New perspective carries Krejcikova into first Slam semi

Czech sheds "doubles specialist" tag to secure deep run in singles with victory over Coco Gauff

Barbora Krejcikova, Roland Garros 2021, quarter-finals© Corinne Dubreuil/FFT
 - Danielle Rossingh

In her own words, Barbora Krejcikova never wanted to be “just a doubles player".

Mentored by the late Jana Novotna, a former Wimbledon champion, from her late teens, the 25-year-old Czech had excelled in doubles, winning Grand Slam titles in both doubles and mixed, and topping the doubles rankings in 2018. But somehow, Krejcikova found it tough to crack the top 100 in singles.

Then the coronavirus pandemic came, and everything changed.

With all professional tennis on hold for five months from the start of the spring of 2020, Krejcikova finally had time to work on some technical aspects of her singles game. More importantly, the pandemic helped her her put things in perspective.

Her new approach paid off on Wednesday at Roland-Garros, where she saved five set points in the first set to beat 17-year-old Coco Gauff 7-6(6), 6-3 and move to her first singles Grand Slam semi-final.

“Just seeing that there are also other things in the world that actually are happening, are just tougher and more difficult than just me playing tennis and losing, or me just playing tennis,” the Krejcikova told reporters in Paris.

“I go and I play tennis and I lose, but there are actually people that are losing their lives. I just felt more like, 'Well, just relax because you are healthy. Just appreciate this and just enjoy the game'.”

Looking back, Krejcikova realised she had been putting herself under too much pressure when it came to playing singles.

“I never really wanted to be a doubles specialist,” said the 33rd-ranked Czech, who plays Greece’s Maria Sakkari in the semi-final on Thursday.

“So I was just working hard all the time. I just wanted to play singles. It was really frustrating that I just wasn't able to get there.
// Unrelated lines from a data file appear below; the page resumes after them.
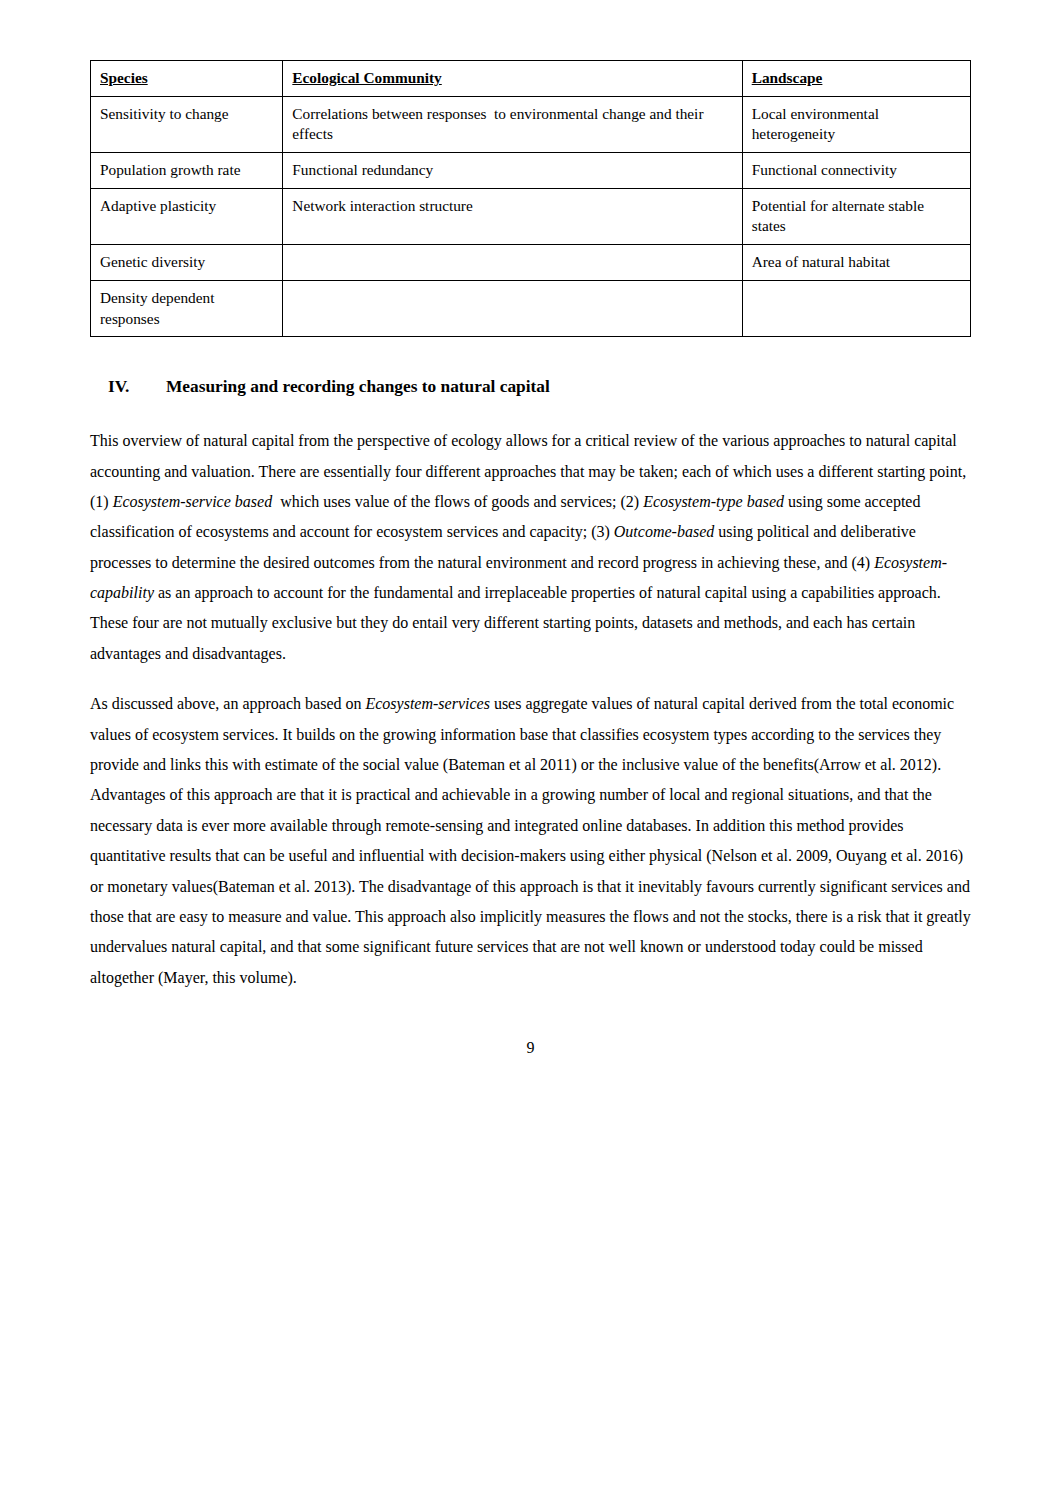| Species | Ecological Community | Landscape |
| --- | --- | --- |
| Sensitivity to change | Correlations between responses to environmental change and their effects | Local environmental heterogeneity |
| Population growth rate | Functional redundancy | Functional connectivity |
| Adaptive plasticity | Network interaction structure | Potential for alternate stable states |
| Genetic diversity | | Area of natural habitat |
| Density dependent responses | | |
IV. Measuring and recording changes to natural capital
This overview of natural capital from the perspective of ecology allows for a critical review of the various approaches to natural capital accounting and valuation. There are essentially four different approaches that may be taken; each of which uses a different starting point, (1) Ecosystem-service based which uses value of the flows of goods and services; (2) Ecosystem-type based using some accepted classification of ecosystems and account for ecosystem services and capacity; (3) Outcome-based using political and deliberative processes to determine the desired outcomes from the natural environment and record progress in achieving these, and (4) Ecosystem-capability as an approach to account for the fundamental and irreplaceable properties of natural capital using a capabilities approach. These four are not mutually exclusive but they do entail very different starting points, datasets and methods, and each has certain advantages and disadvantages.
As discussed above, an approach based on Ecosystem-services uses aggregate values of natural capital derived from the total economic values of ecosystem services. It builds on the growing information base that classifies ecosystem types according to the services they provide and links this with estimate of the social value (Bateman et al 2011) or the inclusive value of the benefits(Arrow et al. 2012). Advantages of this approach are that it is practical and achievable in a growing number of local and regional situations, and that the necessary data is ever more available through remote-sensing and integrated online databases. In addition this method provides quantitative results that can be useful and influential with decision-makers using either physical (Nelson et al. 2009, Ouyang et al. 2016) or monetary values(Bateman et al. 2013). The disadvantage of this approach is that it inevitably favours currently significant services and those that are easy to measure and value. This approach also implicitly measures the flows and not the stocks, there is a risk that it greatly undervalues natural capital, and that some significant future services that are not well known or understood today could be missed altogether (Mayer, this volume).
9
"But I always felt like if I'm going to work hard, I'm just going to continue, just try to be patient, which is not really my thing, but I felt sooner or later I'm just going to get there and I will have a chance to play all these top players, to learn something, gain some experience."

Gauff had been the better played for the most part in the first set, and had plenty of opportunities to win it as she led 3-0, 5-3, and then 6-4 in the tiebreak.

But winning tennis matches is all about taking the big points, and that’s what Krejcikova did. Finally finding her range after a nervous start, she saved five set points to clinch the first set in 72 minutes.

Barbora Krejcikova, Coco Gauff, Roland Garros 2021, quarter-finals© Corinne Dubreuil/FFT

On the brink of her first Grand Slam semi-final as she led 5-1, 40-0 in the second set, Krejcikova suddenly got tight, failing to take all three match points and dropping serve. Serving for the semi-final for a second time at 5-3, Krejcikova set up three more match points with a service winner, and finally got over the line on her sixth opportunity as Gauff sent a forehand wide.

“You got to be aggressive, you just got to go, you got to play, you are still up,” said Krejcikova about missing the first five match points. “Just go for your shots. If you're going to stay aggressive, it's not going to slip. That's what I was telling to myself.”

As for the 24th-seeded Gauff, there is no doubt her time will come.

Although the young American seemed lost at the start of the second set in her first Grand Slam quarter-final, quickly going down 0-5, and at one stage receiving a code violation from the umpire for breaking her racquet on the clay, she showed heart at the end of the match as she battled back to 5-3. 

Gauff was full of praise for her opponent’s mental strength.

“She played well in the pressure points,” said Gauff, who had been one of the pre-tournament favourites after winning on clay in singles and doubles in Parma.

“She also redirected the ball really, really well, kind of making me make mistakes. I said this even before going to the match. I knew she was going to play very smart tennis and play the high-percentage plays. That's what she did today.”

Novotna, who died in 2017 at the age of 49 from cancer, would have been proud of her pupil matching her own best result at Roland-Garros.

“It’s perfect,” said Krejcikova, who is currently on a 10-match winning streak, having lifted her maiden singles title in Strasbourg on the eve of Roland-Garros.

“I always think about her. Every time I go on court, I step out of the court, I always think about her. I'm always wondering what she would tell me after such a run, all this winning matches and everything. I'm just really sad I cannot actually hear her and she cannot really say anything.”